Sorkin noted he doesn’t have a political agenda when it comes to considering a “West Wing” revival.
“I just thought it was a great workplace against which to set,” he continued. “There are all kinds of stories that come over the transom that you can tell, and that aspirational, idealistic, romantic style of writing suits me.”
The political environment has changed dramatically since “The West Wing” left the air after seven seasons in 2006.
Sorkin admitted, “We couldn’t possibly come up with stories in the room that are crazier than the actual stories that we see.”
He agreed that sticking to an aspirational, idealistic story might be “very hard” in this climate.
“Because part of it is being idealistic, it does need to feel like it’s taking place in the world that we live in for it to work,” Sorkin said.
“It does need to feel like our world.
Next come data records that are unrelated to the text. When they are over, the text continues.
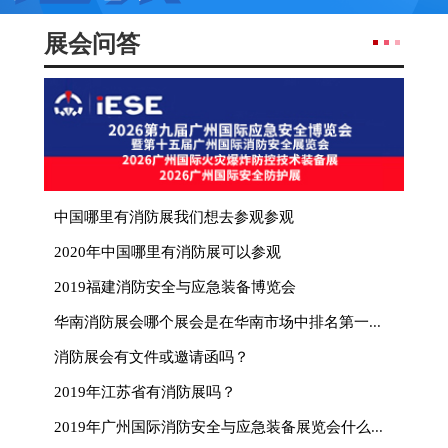
展会问答
中国哪里有消防展我们想去参观参观
2020年中国哪里有消防展可以参观
2019福建消防安全与应急装备博览会
华南消防展会哪个展会是在华南市场中排名第一的？
消防展会有文件或邀请函吗？
2019年江苏省有消防展吗？
2019年广州国际消防安全与应急装备展览会什么时候举办？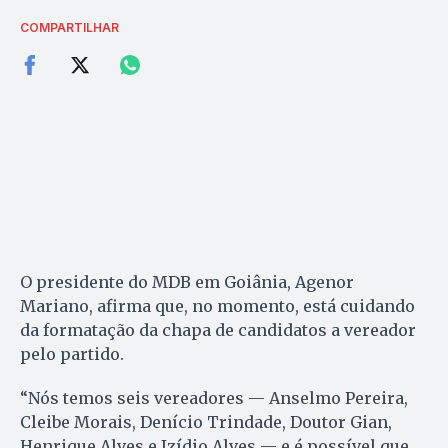
COMPARTILHAR
O presidente do MDB em Goiânia, Agenor
Mariano, afirma que, no momento, está cuidando
da formatação da chapa de candidatos a vereador
pelo partido.
“Nós temos seis vereadores — Anselmo Pereira,
Cleibe Morais, Denício Trindade, Doutor Gian,
Henrique Alves e Izídio Alves — e é possível que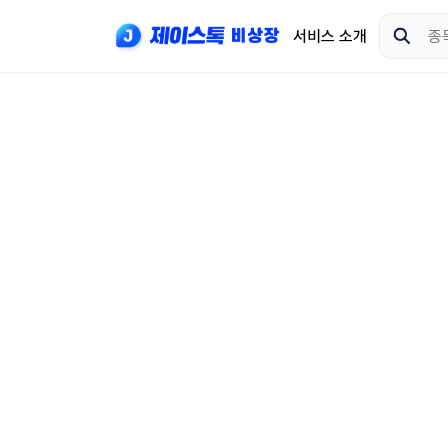
서비스 소개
So, it would be hard, but as Brad Whitford, as Josh Lyman, says in the Season 3 premiere, ’20 Hours in America,’ ‘it’s gonna be hard,’ and Toby says, ‘it’s the hard that makes it good.’”
Sorkin stated that it’s a good question whether a second Trump presidency would make a “The West Wing” revival more or less appealing to him.
“It would certainly present incentives to do it, but also headaches,” he noted. “The worry would be that everything we did on the show would be seen as a rebuttal to the world of Donald Trump.”
Warner Bros. TV chairman Channing Dungey, who was also at the White House event, said she’s open to whatever Sorkin decides he wants to do.
She also hinted in the past that she’d be open to a new version of “The West Wing.”